Galileo conducted experiments to prove his theories were accurate.
Galileo Falling Bodies Experiment

Now what do I mean when I say that Galileo was in the business of proving things? Well, let me give you an example. Imagine you're holding a feather in one hand and an apple in another. You let them both go. Which one will hit the ground first? The apple, of course.

From this you might draw the conclusion that heavy things, like the apple, fall faster than light things, like the feather. This was how most people, with the exception of a few philosophers, thought gravity worked for thousands of years.

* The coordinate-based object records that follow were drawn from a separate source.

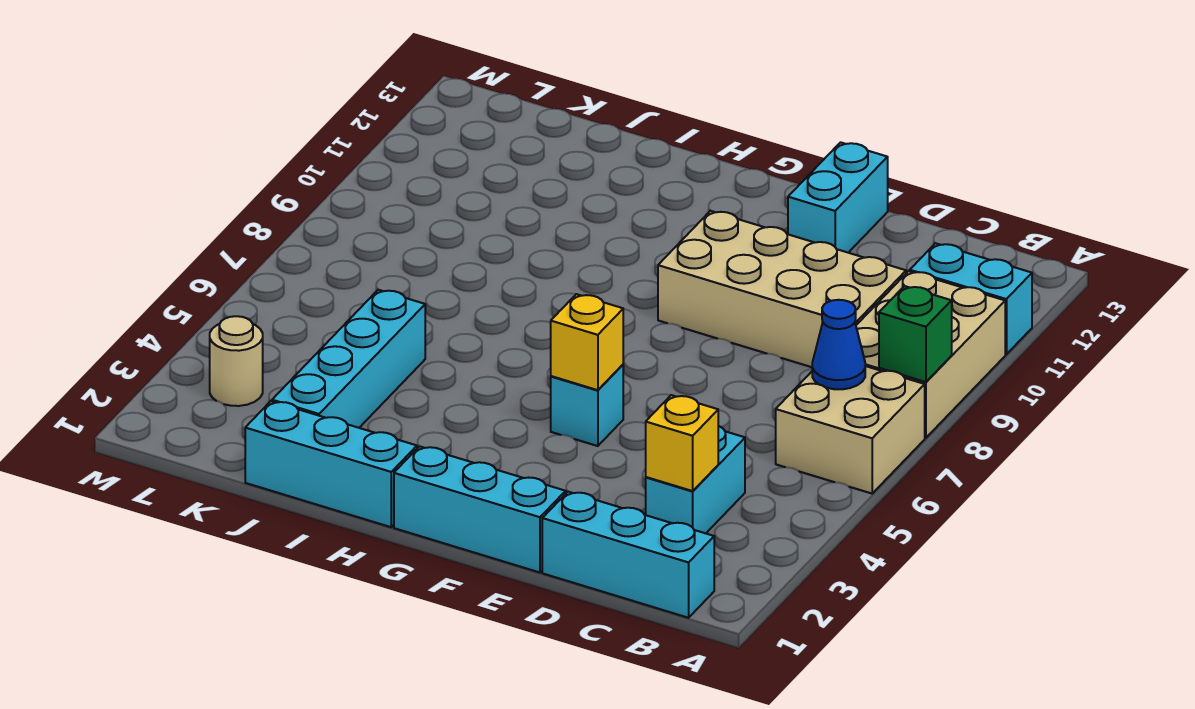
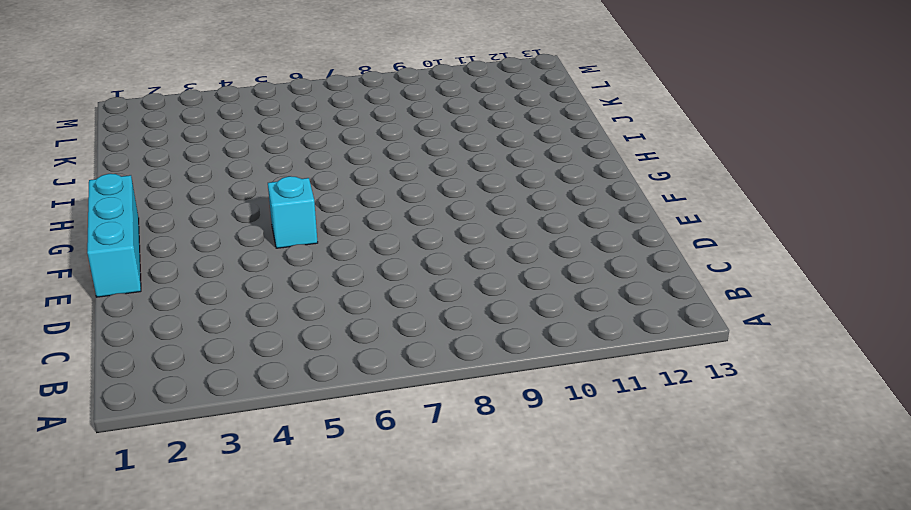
none -> tan brick A6:B7 level 1
none -> tan brick A8:B10 level 1
none -> cyan brick A11:B11 level 1

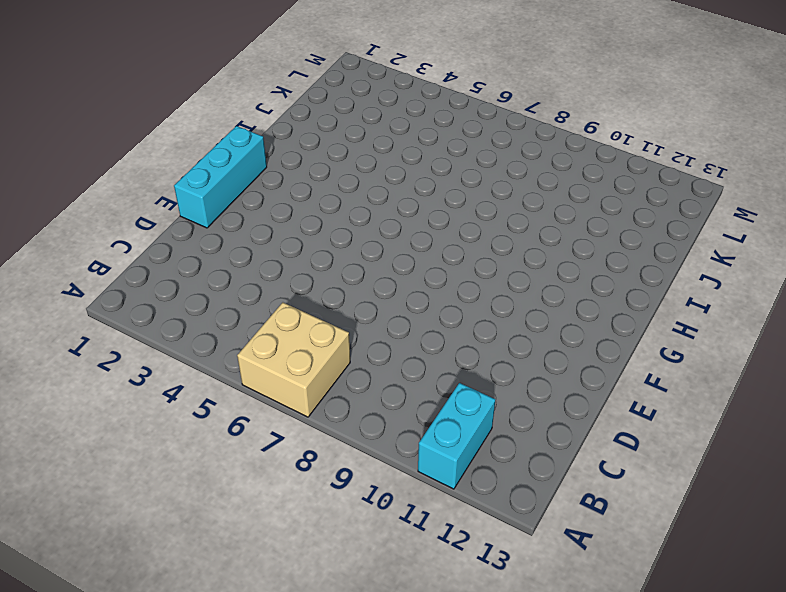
none -> tan brick A8:B10 level 1
none -> cyan brick B1:D1 level 1
none -> cyan brick C3:C4 level 1

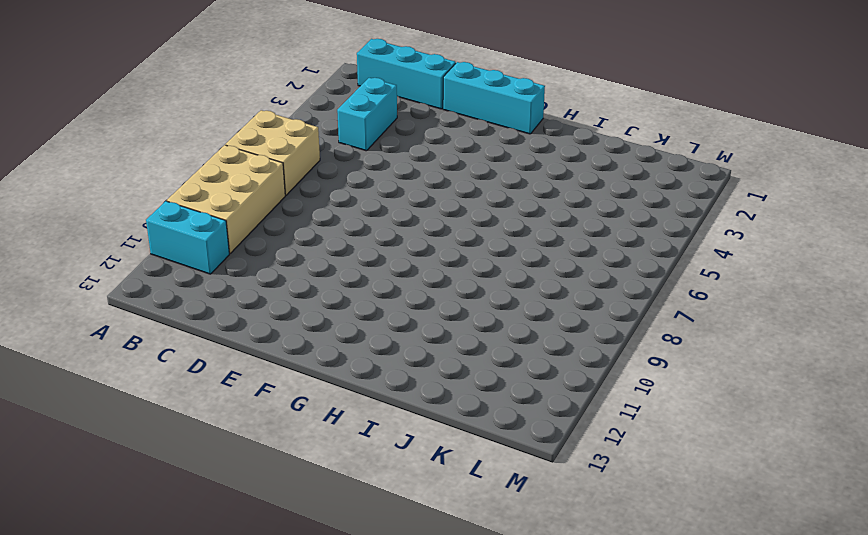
none -> tan brick C9:F10 level 1
none -> cyan brick E12:E13 level 1
none -> cyan brick F5 level 1

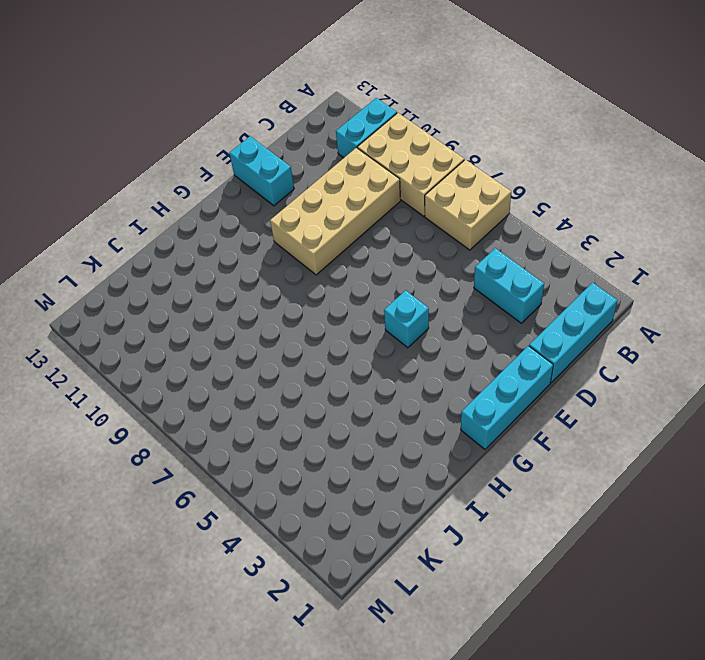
none -> cyan brick H1:J1 level 1
none -> cyan brick J2:J5 level 1
none -> tan round brick L3 level 1

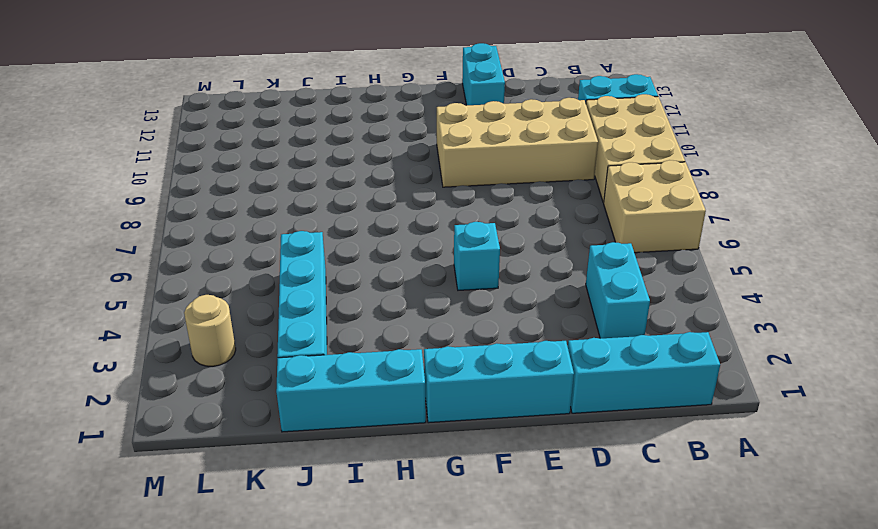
none -> green brick A8 level 2
none -> blue cone B7 level 2
none -> yellow brick C3 level 2

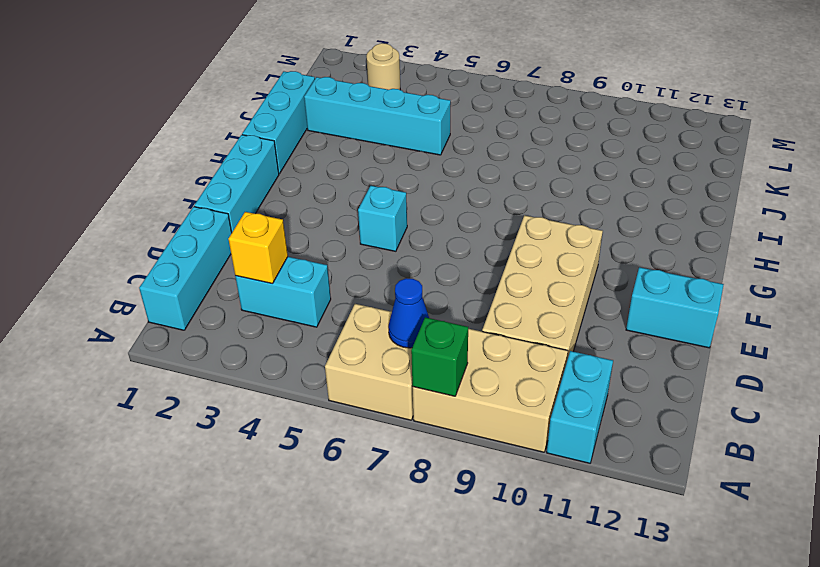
none -> yellow brick F5 level 2

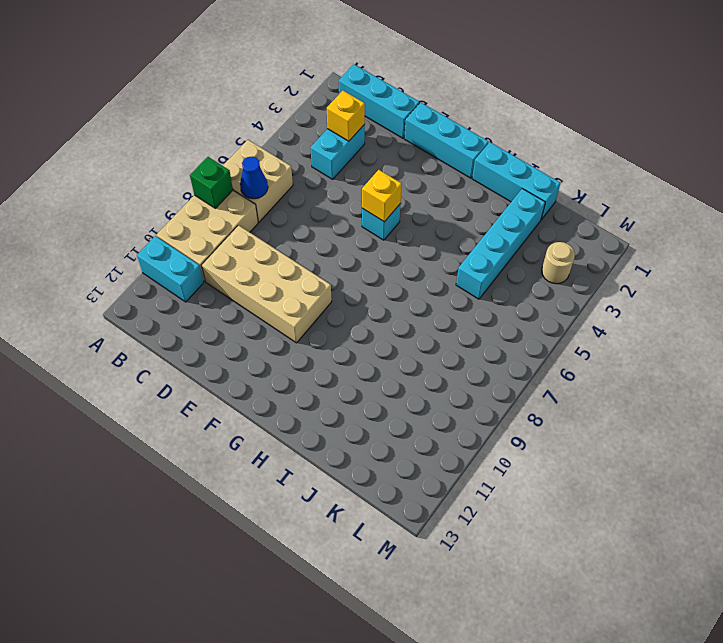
none -> cyan brick E12:E13 level 1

Galileo rejected this common-sense notion. 'Our observation of the feather and apple cannot be counted as proof,' he would say, 'because there are too many factors involved. The feather isn't just lighter than the apple, it also has a different shape. If we want to see how something's weight affects how fast it falls, we need to remove all the other factors and just look at the weight.'

According to legend, that's exactly what Galileo did. He made two balls, completely identical except that one was made of lead and the other was made of cork. He then dropped those balls from the top of the Leaning Tower of Pisa. Despite the fact that the lead ball was much heavier than the cork ball, they both hit the ground at exactly the same time. This story, if it is true, is one of the first recorded scientific experiments in history.

The Importance of the Scientific Method

So, what differentiates Galileo's experiment from our observation of the feather and apple? Well, first of all, Galileo was able to separate one factor from another. Instead of saying that apples and feathers fall at different speeds because of their weight, Galileo thought that they fell at different speeds because of their shape. Second, instead of just stating his theory and supporting it with reasoning, Galileo decided to test his hypothesis by conducting an experiment. Finally, his experiment showed that Galileo understood the limitations of human observation.

If we simply drop two objects a few feet, our limited senses might not be able to detect if one object fell before the other. They may seem to hit the ground at the same time because the difference is too small for us to notice. However, if we drop our two objects from the top of a tall tower, we can spread out the phenomenon and give our senses a chance to notice even small differences.

With the aid of a telescope, Galileo confirmed that the heliocentric theory was correct.
Galileo Observes Orbiting Heavenly Bodies

This was a whole new way of looking at the world. Galileo's method demanded more than observation and explanation. It required an examination of the factors involved and, most importantly, proof. In this sense, Galileo joins the ranks of Francis Bacon and Rene Descartes as fathers of the scientific method.

Telescope and Starry Messenger

Galileo applied this new scientific method to the matter of heliocentrism. He would prove, once and for all, that the earth orbited around the sun, not the other way around. Yet to do so, he was going to have to build a new tool, something much more challenging than balls of lead and cork. Galileo needed a telescope.

Luckily for him, in 1608, a series of Dutch craftsmen had invented the telescope. A year later, in 1609, news of the telescope reached Galileo. The day after he'd heard about the Dutch telescope, Galileo had already built one of his own. The first telescopes were quite weak, only capable of magnifying something to three or four times its normal size. Galileo gradually improved his technique until he had constructed a telescope 33 times more powerful than the naked eye, thereby overcoming the limitations of human observation.

Taking this new tool in hand, Galileo turned it towards the heavens, and the things he saw proved once and for all that the heliocentric theory was right and the old geocentric theory was wrong.